Long-term steps needed to galvanize economy
Korea is waging an uphill battle to tame soaring inflation and ensure solid economic growth. Yet the country is finding it more difficult to maintain sustainable growth as economic conditions continue to deteriorate. The new Yoon Suk-yeol administration should work out comprehensive long-term measures to avoid downside risks and regain economic vitality.
Fighting inflation is one of the most daunting tasks facing the country. Consumer prices surged 5.4 percent year-on-year last month, hitting the highest level since August 2008, according to Statistics Korea. The figure was up from 4.8 percent in April. The runaway inflation was attributed to high energy and food prices amid the prolonged Russian invasion of Ukraine and global supply chain disruptions.

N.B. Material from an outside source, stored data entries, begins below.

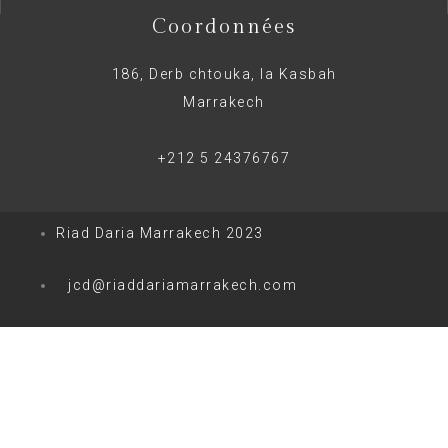
Coordonnées
186, Derb chtouka, la Kasbah
Marrakech
+212 5 24376767
Riad Daria Marrakech 2023
jcd@riaddariamarrakech.com
0
0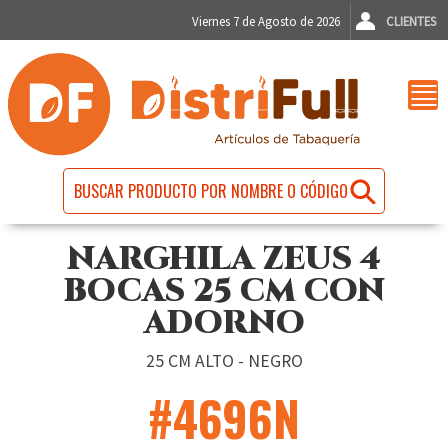
Viernes 7 de Agosto de 2026
CLIENTES
NARGHILA ZEUS 4
BOCAS 25 CM CON
ADORNO
25 CM ALTO - NEGRO
#4696N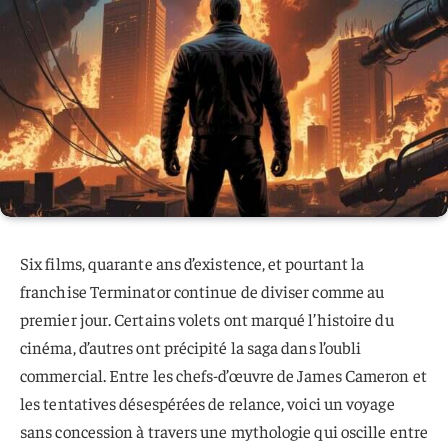
Six films, quarante ans d’existence, et pourtant la
franchise Terminator continue de diviser comme au
premier jour. Certains volets ont marqué l’histoire du
cinéma, d’autres ont précipité la saga dans l’oubli
commercial. Entre les chefs-d’œuvre de James Cameron et
les tentatives désespérées de relance, voici un voyage
sans concession à travers une mythologie qui oscille entre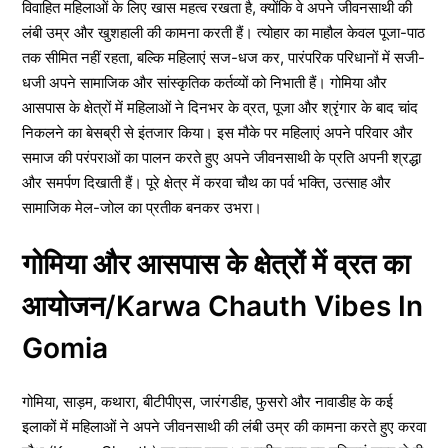
विवाहित महिलाओं के लिए खास महत्व रखता है, क्योंकि वे अपने जीवनसाथी की
लंबी उम्र और खुशहाली की कामना करती हैं। त्योहार का माहौल केवल पूजा-पाठ
तक सीमित नहीं रहता, बल्कि महिलाएं सज-धज कर, पारंपरिक परिधानों में सजी-
धजी अपने सामाजिक और सांस्कृतिक कर्तव्यों को निभाती हैं। गोमिया और
आसपास के क्षेत्रों में महिलाओं ने दिनभर के व्रत, पूजा और श्रृंगार के बाद चांद
निकलने का बेसब्री से इंतजार किया। इस मौके पर महिलाएं अपने परिवार और
समाज की परंपराओं का पालन करते हुए अपने जीवनसाथी के प्रति अपनी श्रद्धा
और समर्पण दिखाती हैं। पूरे क्षेत्र में करवा चौथ का पर्व भक्ति, उत्साह और
सामाजिक मेल-जोल का प्रतीक बनकर उभरा।
गोमिया और आसपास के क्षेत्रों में व्रत का
आयोजन/Karwa Chauth Vibes In
Gomia
गोमिया, साड़म, कथारा, बीटीपीएस, जारंगडीह, फुसरो और नावाडीह के कई
इलाकों में महिलाओं ने अपने जीवनसाथी की लंबी उम्र की कामना करते हुए करवा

Higher interest rates and the depreciation of the Korean won against the U.S. dollar are adding fuel to the fire. The Bank of Korea (BOK) raised its key policy rate by 25 basis points to 1.75 percent in May, the fifth rate increase since last August. This move was inevitable to bring inflation under control. But the rate hike is increasing the interest payment burden on borrowers, particularly underpaid workers and small businesses. Therefore, financial authorities need to take proper steps to help debtors ease their financial straits.

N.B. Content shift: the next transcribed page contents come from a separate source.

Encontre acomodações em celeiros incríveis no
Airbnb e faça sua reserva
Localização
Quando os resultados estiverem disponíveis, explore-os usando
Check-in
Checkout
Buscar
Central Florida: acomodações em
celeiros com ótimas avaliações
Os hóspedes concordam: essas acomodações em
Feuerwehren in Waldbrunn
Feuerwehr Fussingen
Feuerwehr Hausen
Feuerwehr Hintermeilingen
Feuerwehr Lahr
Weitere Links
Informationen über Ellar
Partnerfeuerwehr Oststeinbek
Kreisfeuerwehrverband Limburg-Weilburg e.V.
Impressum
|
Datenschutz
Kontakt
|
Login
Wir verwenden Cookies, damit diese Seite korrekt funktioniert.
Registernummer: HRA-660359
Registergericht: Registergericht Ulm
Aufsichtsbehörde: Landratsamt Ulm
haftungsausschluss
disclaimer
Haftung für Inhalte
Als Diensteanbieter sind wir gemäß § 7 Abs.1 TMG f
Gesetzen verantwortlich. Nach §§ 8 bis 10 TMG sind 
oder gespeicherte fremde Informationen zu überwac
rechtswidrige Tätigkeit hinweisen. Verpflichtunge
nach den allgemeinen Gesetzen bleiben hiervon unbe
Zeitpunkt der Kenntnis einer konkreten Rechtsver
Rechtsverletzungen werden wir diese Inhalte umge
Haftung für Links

More seriously, there are growing fears about stagflation, a term describing a simultaneous phenomenon of economic stagnation and higher inflation. The Korean economy is losing steam amid mounting inflationary pressure. Industrial output, consumption and investment all declined in April for the first time in more than two years. The economic prospects are getting worse, making it even trickier to return to pre-pandemic life. The BOK lowered its 2022 economic growth outlook to 2.7 percent from 3 percent. Moody's Investors Service even cut Korea's growth projection to 2.5 percent from 2.7 percent.

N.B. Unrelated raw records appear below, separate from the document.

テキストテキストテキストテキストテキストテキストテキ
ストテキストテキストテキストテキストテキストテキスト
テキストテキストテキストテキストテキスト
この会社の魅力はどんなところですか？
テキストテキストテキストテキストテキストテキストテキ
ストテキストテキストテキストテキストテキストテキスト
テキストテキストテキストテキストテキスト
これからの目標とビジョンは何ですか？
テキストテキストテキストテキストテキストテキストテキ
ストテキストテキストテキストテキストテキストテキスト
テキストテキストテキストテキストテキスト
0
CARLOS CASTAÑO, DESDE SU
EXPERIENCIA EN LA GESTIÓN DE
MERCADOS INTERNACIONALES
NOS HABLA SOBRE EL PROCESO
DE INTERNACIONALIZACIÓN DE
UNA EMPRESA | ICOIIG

What is at stake now is how to get the economy rolling again. For starters, all economic players must have a sense of crisis. BOK Governor Rhee Chang-yong said the central bank is more concerned about inflation than economic growth, hinting at further rate hikes. So it is hard to expect a quick economic recovery with no end to the inflationary spiral in sight. A day after the ruling People Power Party (PPP) won a landslide victory in the June 1 local elections, President Yoon warned against looming economic woes.
First of all, the Yoon government should concentrate on boosting the country's growth potential to ensure sustainable economic growth. To this end, policymakers need to push for structural reforms to improve our productivity and competitiveness. It is also important to find new growth engines to maintain growth momentum by promoting deregulation, innovation and entrepreneurship. The rival political parties should stop their partisan struggles and opt out of populism to join together for efforts to revive the economy.